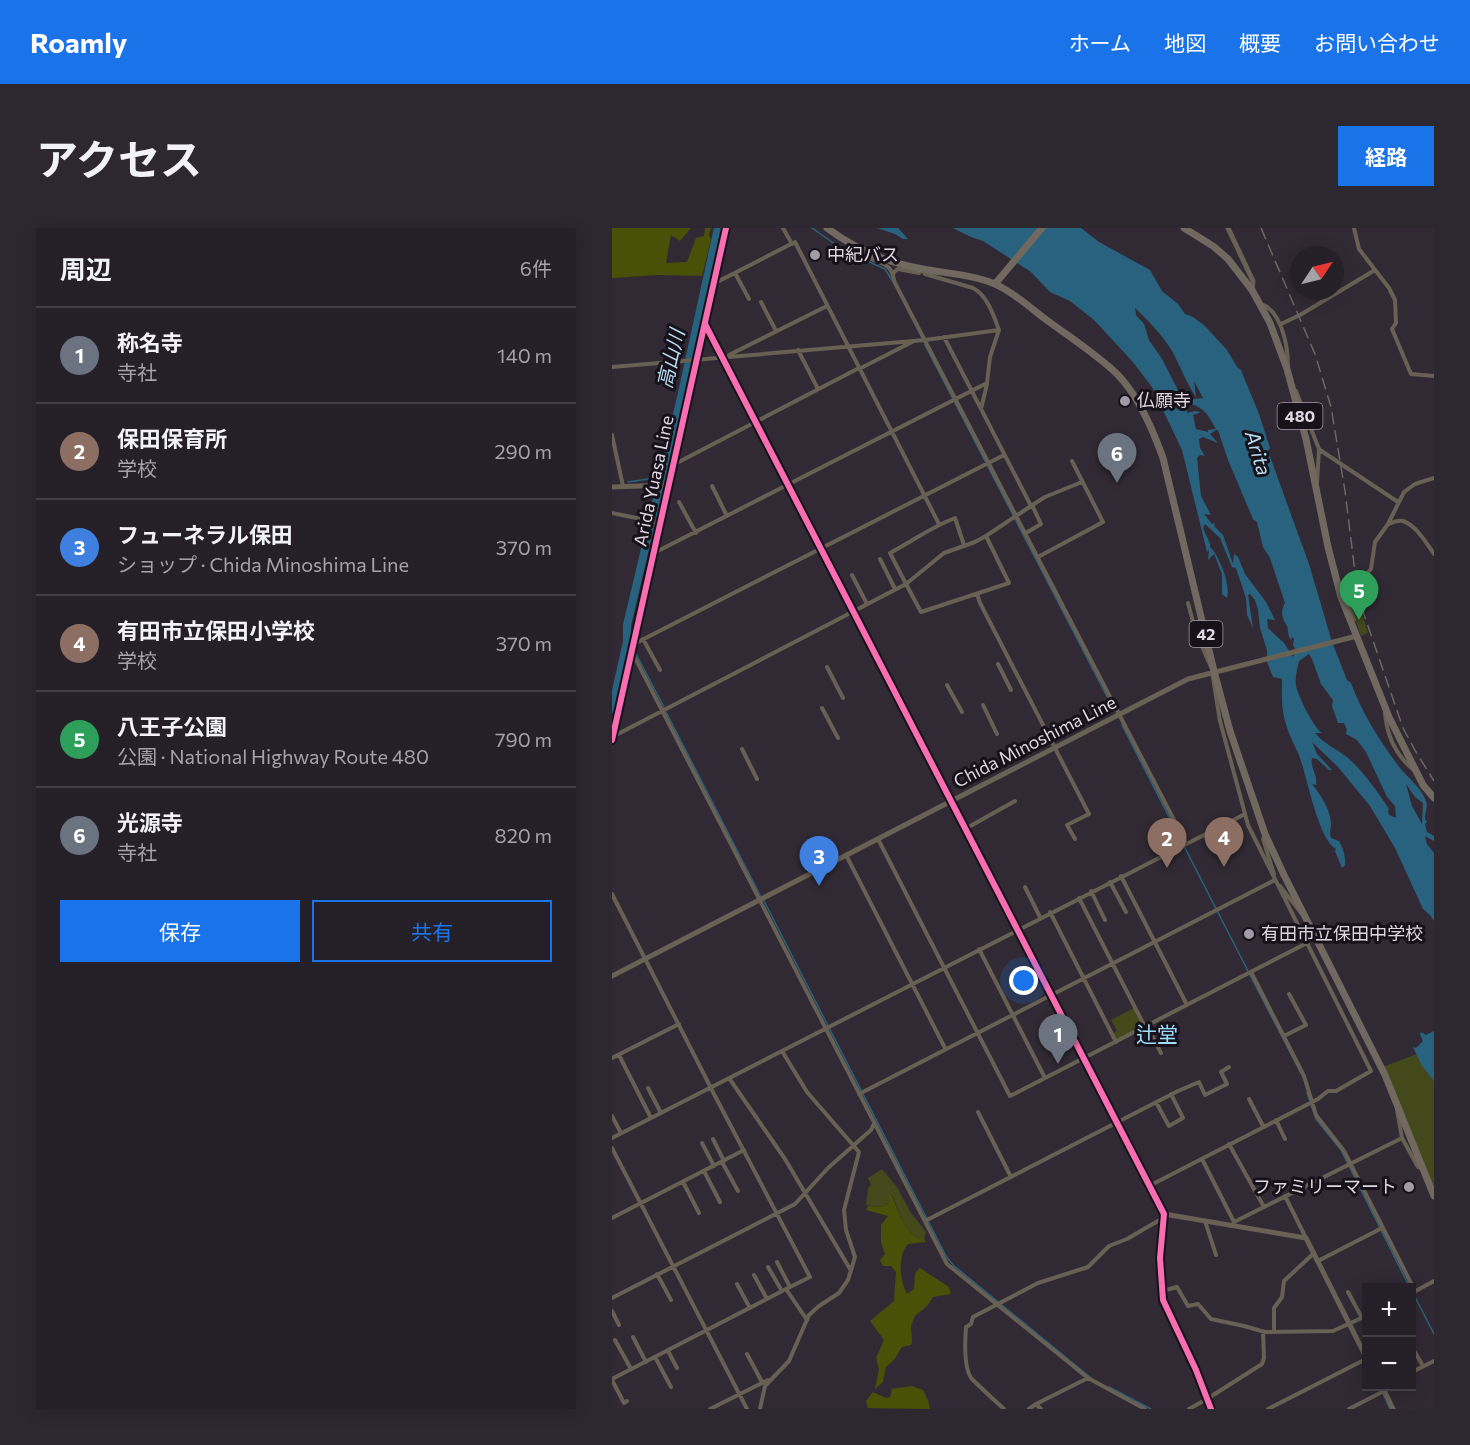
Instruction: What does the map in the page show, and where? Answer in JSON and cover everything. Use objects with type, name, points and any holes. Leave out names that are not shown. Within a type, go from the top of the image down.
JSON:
[{"type":"highway","name":"42","points":[[827,228],[863,251],[922,272],[970,276],[997,283],[1118,376],[1143,412],[1156,437],[1163,458],[1230,731],[1265,834],[1376,1055],[1434,1196]]},
{"type":"highway","points":[[997,283],[1042,228]]},
{"type":"highway","name":"480","points":[[1184,228],[1213,246],[1228,259],[1261,304],[1291,383],[1317,485],[1336,581],[1355,636],[1385,709],[1416,772],[1434,798]]},
{"type":"main road","name":"Arida Yuasa Line","points":[[612,738],[694,360],[705,324],[726,228]]},
{"type":"main road","points":[[1228,228],[1253,281],[1252,290]]},
{"type":"main road","points":[[612,487],[667,485]]},
{"type":"main road","name":"Chida Minoshima Line","points":[[612,976],[1188,679],[1355,636]]},
{"type":"main road","points":[[1116,1123],[1164,1216],[1233,1224],[1306,1238],[1362,1350]]},
{"type":"main road","points":[[1384,1391],[1393,1409]]},
{"type":"street","points":[[783,228],[792,244]]},
{"type":"street","points":[[1354,228],[1359,249],[1389,288],[1395,300],[1396,323],[1392,329],[1411,374],[1434,376]]},
{"type":"street","points":[[714,282],[795,242],[939,524]]},
{"type":"street","points":[[863,251],[867,257],[888,267],[893,275],[1186,843]]},
{"type":"street","points":[[893,275],[898,269],[922,272],[978,290],[987,303],[999,330],[990,357],[981,409]]},
{"type":"street","points":[[1281,324],[1375,270]]},
{"type":"street","points":[[735,273],[749,299]]},
{"type":"street","points":[[761,302],[776,332]]},
{"type":"street","points":[[1261,304],[1268,308],[1281,324],[1286,347],[1287,369]]},
{"type":"street","points":[[725,357],[827,306]]},
{"type":"street","points":[[705,324],[725,357],[820,548],[1116,1123]]},
{"type":"street","points":[[612,367],[925,339],[999,330]]},
{"type":"street","points":[[944,337],[1041,524],[1025,533]]},
{"type":"street","points":[[673,465],[914,340]]},
{"type":"street","points":[[798,350],[818,389]]},
{"type":"street","points":[[653,554],[987,383]]},
{"type":"street","points":[[1291,383],[1299,396],[1319,449],[1317,485]]},
{"type":"street","points":[[612,435],[623,486]]},
{"type":"street","points":[[1319,449],[1398,502]]},
{"type":"street","points":[[1004,455],[643,639],[632,648],[949,1267],[1088,1378],[1145,1409]]},
{"type":"street","points":[[1038,557],[1103,522],[1072,461]]},
{"type":"street","points":[[1360,582],[1371,569],[1375,542],[1388,524],[1398,502],[1409,487],[1433,479]]},
{"type":"street","points":[[612,738],[906,584],[944,553],[975,542],[1045,497],[1082,482]]},
{"type":"street","points":[[712,486],[727,516]]},
{"type":"street","points":[[679,502],[696,532]]},
{"type":"street","points":[[612,513],[660,523]]},
{"type":"street","points":[[964,545],[955,518],[939,524],[890,553],[921,612],[1009,583],[986,536]]},
{"type":"street","points":[[1388,524],[1406,522],[1434,554]]},
{"type":"street","points":[[880,559],[896,589]]},
{"type":"street","points":[[852,575],[867,604]]},
{"type":"street","points":[[1355,590],[1348,604],[1358,631],[1355,636]]},
{"type":"street","points":[[977,594],[1089,814],[1067,825],[1075,839]]},
{"type":"street","points":[[1149,1186],[1312,1102],[1328,1091],[1336,1090],[1371,1071],[1248,825],[1220,721],[1215,671],[1207,661],[1188,603]]},
{"type":"street","points":[[643,639],[660,670]]},
{"type":"street","points":[[998,664],[1011,690]]},
{"type":"street","points":[[827,667],[843,698]]},
{"type":"street","points":[[947,685],[962,712]]},
{"type":"street","points":[[983,705],[998,734]]},
{"type":"street","points":[[822,708],[838,738]]},
{"type":"street","points":[[741,749],[757,779]]},
{"type":"street","points":[[965,829],[1015,801]]},
{"type":"street","points":[[612,1138],[1245,814]]},
{"type":"street","points":[[1265,834],[1263,839],[1275,880],[1298,910],[1304,914]]},
{"type":"street","points":[[878,839],[1010,1096],[1307,943]]},
{"type":"street","points":[[846,855],[945,1048]]},
{"type":"street","points":[[1121,876],[1187,1005]]},
{"type":"street","points":[[859,1094],[1275,880]]},
{"type":"street","points":[[1110,882],[1126,912]]},
{"type":"street","points":[[1024,887],[1040,917]]},
{"type":"street","points":[[1091,891],[1105,920]]},
{"type":"street","points":[[612,894],[810,1277],[613,1379]]},
{"type":"street","points":[[1079,898],[1161,1053]]},
{"type":"street","points":[[1050,912],[1116,1041]]},
{"type":"street","points":[[979,949],[1045,1078]]},
{"type":"street","points":[[1251,972],[1306,1079],[1319,1121],[1342,1149],[1409,1283]]},
{"type":"street","points":[[1284,1036],[1306,1025],[1289,994]]},
{"type":"street","points":[[612,1058],[679,1024]]},
{"type":"street","points":[[760,1409],[765,1386],[789,1361],[807,1320],[816,1308],[841,1291],[847,1282],[855,1257],[844,1219],[846,1199],[854,1179],[859,1152],[807,1092],[782,1051]]},
{"type":"street","points":[[619,1055],[651,1118]]},
{"type":"street","points":[[925,1221],[1171,1094],[1199,1082],[1205,1095],[1227,1084],[1221,1072],[1229,1067]]},
{"type":"street","points":[[729,1078],[785,1159],[851,1270]]},
{"type":"street","points":[[648,1088],[661,1113]]},
{"type":"street","points":[[1156,1102],[1169,1126],[1183,1118],[1171,1094]]},
{"type":"street","points":[[1249,1099],[1263,1126]]},
{"type":"street","points":[[1399,1107],[1397,1110],[1402,1138],[1418,1167],[1424,1169]]},
{"type":"street","points":[[978,1112],[1011,1177]]},
{"type":"street","points":[[612,1116],[621,1133]]},
{"type":"street","points":[[1276,1120],[1285,1138]]},
{"type":"street","points":[[612,1298],[795,1204],[828,1168],[871,1130],[874,1124]]},
{"type":"street","points":[[1202,1159],[1233,1224],[1402,1138]]},
{"type":"street","points":[[713,1139],[738,1191]]},
{"type":"street","points":[[702,1143],[714,1166]]},
{"type":"street","points":[[1229,1144],[1264,1207]]},
{"type":"street","points":[[612,1148],[747,1409]]},
{"type":"street","points":[[612,1218],[744,1150]]},
{"type":"street","points":[[704,1171],[720,1202]]},
{"type":"street","points":[[682,1182],[699,1213]]},
{"type":"street","points":[[1285,1196],[1306,1238]]},
{"type":"street","points":[[1164,1216],[1160,1246],[1161,1291],[1164,1303],[1196,1370],[1211,1409]]},
{"type":"street","points":[[1004,1409],[971,1378],[968,1371],[964,1343],[966,1327],[971,1324],[973,1317],[1041,1282],[1088,1268],[1109,1246],[1127,1239],[1164,1216]]},
{"type":"street","points":[[1206,1221],[1216,1255]]},
{"type":"street","points":[[1318,1261],[1382,1228]]},
{"type":"street","points":[[1274,1332],[1274,1308],[1282,1297],[1284,1281],[1314,1253]]},
{"type":"street","points":[[777,1262],[786,1289]]},
{"type":"street","points":[[768,1267],[807,1320]]},
{"type":"street","points":[[657,1274],[671,1300]]},
{"type":"street","points":[[754,1275],[767,1299]]},
{"type":"street","points":[[1416,1290],[1434,1281]]},
{"type":"street","points":[[737,1284],[750,1308]]},
{"type":"street","points":[[1161,1291],[1178,1288],[1188,1306],[1198,1304],[1211,1319],[1263,1332],[1333,1331],[1362,1318]]},
{"type":"street","points":[[1348,1292],[1362,1314]]},
{"type":"street","points":[[612,1311],[620,1325]]},
{"type":"street","points":[[1189,1409],[1262,1364],[1264,1358],[1263,1332]]},
{"type":"street","points":[[633,1337],[646,1362]]},
{"type":"street","points":[[615,1340],[631,1369]]},
{"type":"street","points":[[668,1351],[677,1368]]},
{"type":"street","points":[[747,1354],[762,1383]]},
{"type":"street","points":[[1416,1354],[1423,1366]]},
{"type":"street","points":[[655,1357],[671,1387]]},
{"type":"street","points":[[1268,1409],[1362,1360]]},
{"type":"street","points":[[1416,1370],[1434,1361]]},
{"type":"street","points":[[612,1371],[613,1379],[624,1403],[627,1401]]},
{"type":"street","points":[[710,1409],[773,1377]]},
{"type":"street","points":[[1029,1409],[1088,1378]]},
{"type":"street","points":[[1350,1409],[1378,1391]]},
{"type":"street","points":[[1036,1404],[1041,1409]]},
{"type":"green space","points":[[612,228],[691,228],[680,241],[671,235],[666,263],[687,262],[696,238],[704,236],[705,228],[711,228],[709,234],[711,240],[702,276],[658,275],[612,278]]},
{"type":"green space","points":[[1357,598],[1368,633],[1361,636],[1350,604]]},
{"type":"green space","points":[[1134,1008],[1143,1027],[1117,1039],[1114,1033],[1117,1031],[1111,1020]]},
{"type":"green space","points":[[1434,1047],[1434,1191],[1383,1067]]},
{"type":"green space","points":[[882,1169],[897,1187],[911,1213],[926,1232],[924,1239],[918,1238],[908,1229],[893,1196],[889,1195],[889,1202],[884,1207],[866,1205],[868,1188],[871,1185],[868,1178]]},
{"type":"green space","points":[[889,1194],[908,1229],[926,1242],[908,1244],[902,1255],[901,1276],[907,1294],[914,1289],[915,1273],[920,1268],[949,1287],[951,1294],[933,1297],[927,1306],[915,1316],[911,1326],[911,1345],[902,1347],[894,1360],[886,1367],[883,1382],[875,1389],[879,1369],[876,1358],[884,1340],[870,1321],[894,1301],[896,1272],[891,1266],[883,1266],[880,1260],[885,1254],[881,1242],[881,1225],[888,1216],[866,1210],[868,1206],[884,1207],[889,1202]]},
{"type":"green space","points":[[912,1386],[923,1390],[930,1409],[868,1408],[866,1401],[873,1392],[886,1398],[890,1397],[892,1389]]},
{"type":"water","points":[[877,228],[898,228],[908,239],[903,239]]},
{"type":"water","name":"Arita","points":[[953,228],[1081,228],[1099,242],[1150,270],[1162,291],[1178,304],[1185,314],[1205,326],[1227,350],[1241,370],[1259,414],[1270,448],[1268,451],[1309,564],[1332,642],[1347,680],[1351,683],[1365,715],[1384,745],[1420,790],[1426,801],[1425,819],[1427,822],[1425,824],[1427,832],[1434,836],[1434,841],[1425,836],[1427,844],[1434,853],[1434,921],[1423,909],[1395,848],[1370,806],[1338,767],[1312,742],[1317,754],[1332,770],[1312,758],[1316,785],[1312,784],[1322,797],[1329,813],[1331,838],[1339,841],[1343,850],[1345,865],[1342,868],[1336,849],[1330,843],[1318,820],[1299,755],[1286,725],[1282,706],[1282,679],[1273,677],[1267,662],[1267,650],[1255,600],[1250,594],[1248,595],[1253,628],[1247,615],[1246,598],[1236,568],[1232,567],[1220,538],[1205,524],[1203,528],[1210,547],[1217,557],[1226,578],[1227,598],[1222,594],[1222,574],[1214,554],[1208,560],[1209,550],[1207,552],[1182,450],[1152,387],[1132,361],[1094,320],[1070,301],[1050,292],[1031,272],[983,241]],"holes":[[[1135,308],[1168,345],[1196,397],[1194,381],[1203,398],[1192,399],[1181,396],[1162,359],[1149,340],[1144,324],[1136,315]],[[1187,405],[1196,405],[1203,410],[1216,429],[1208,430],[1208,432],[1196,429],[1193,415],[1201,412],[1187,413]],[[1218,430],[1253,519],[1257,522],[1263,547],[1270,558],[1285,603],[1282,615],[1290,638],[1294,639],[1293,645],[1296,651],[1293,657],[1284,643],[1268,628],[1267,619],[1275,620],[1266,602],[1245,574],[1238,557],[1234,554],[1233,564],[1223,535],[1214,526],[1215,523],[1212,524],[1204,514],[1211,515],[1201,496],[1197,458],[1200,455],[1205,456],[1200,448],[1199,439],[1203,437],[1218,443],[1210,434]],[[1309,654],[1321,684],[1333,700],[1332,706],[1338,723],[1344,723],[1346,734],[1357,740],[1366,752],[1387,797],[1395,806],[1396,818],[1389,815],[1389,809],[1359,769],[1315,733],[1322,733],[1315,725],[1300,697],[1296,677],[1299,661]],[[1406,784],[1415,797],[1423,803],[1422,824],[1412,806]]]},
{"type":"water","points":[[1434,1031],[1434,1081],[1422,1066],[1413,1047],[1416,1048],[1423,1041],[1421,1032],[1426,1035]]},
{"type":"waterway","name":"高山川","points":[[612,709],[627,641],[627,625],[718,228]]},
{"type":"waterway","points":[[812,228],[845,251],[885,269],[893,282]]},
{"type":"waterway","points":[[925,345],[1115,712]]},
{"type":"waterway","points":[[628,482],[662,477]]},
{"type":"waterway","points":[[635,652],[664,707]]},
{"type":"waterway","points":[[666,712],[761,897]]},
{"type":"waterway","points":[[1122,725],[1248,971]]},
{"type":"waterway","points":[[764,901],[946,1256],[953,1265],[1091,1378]]},
{"type":"waterway","points":[[1250,975],[1303,1077]]},
{"type":"waterway","points":[[1307,1093],[1316,1119],[1341,1150],[1408,1283]]},
{"type":"waterway","points":[[1416,1299],[1434,1334]]},
{"type":"waterway","points":[[1109,1387],[1151,1409]]},
{"type":"waterway","points":[[1382,1391],[1390,1409]]},
{"type":"railway","points":[[1261,228],[1315,354],[1331,407],[1345,491],[1358,597],[1403,728],[1434,781]]},
{"type":"cycle path","points":[[612,740],[726,228]]},
{"type":"cycle path","points":[[705,324],[1164,1214],[1160,1258],[1163,1300],[1196,1370],[1211,1409]]},
{"type":"place","name":"中紀バス","points":[[815,255]]},
{"type":"place","name":"仏願寺","points":[[1125,401]]},
{"type":"place","name":"光源寺","points":[[1117,483]]},
{"type":"place","name":"八王子公園","points":[[1359,620]]},
{"type":"place","name":"有田市立保田小学校","points":[[1224,867]]},
{"type":"place","name":"保田保育所","points":[[1167,868]]},
{"type":"place","name":"フューネラル保田","points":[[819,886]]},
{"type":"place","name":"有田市立保田中学校","points":[[1249,934]]},
{"type":"place","name":"称名寺","points":[[1058,1064]]},
{"type":"place","name":"ファミリーマート","points":[[1409,1187]]},
{"type":"district","name":"辻堂","points":[[1157,1035]]}]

◆ ◆ ◆

Try it: Which lines above include the word "JSON"? Show each one.

Output:
Instruction: What does the map in the page show, and where? Answer in JSON and cover everything. Use objects with type, name, points and any holes. Leave out names that are not shown. Within a type, go from the top of the image down.
JSON:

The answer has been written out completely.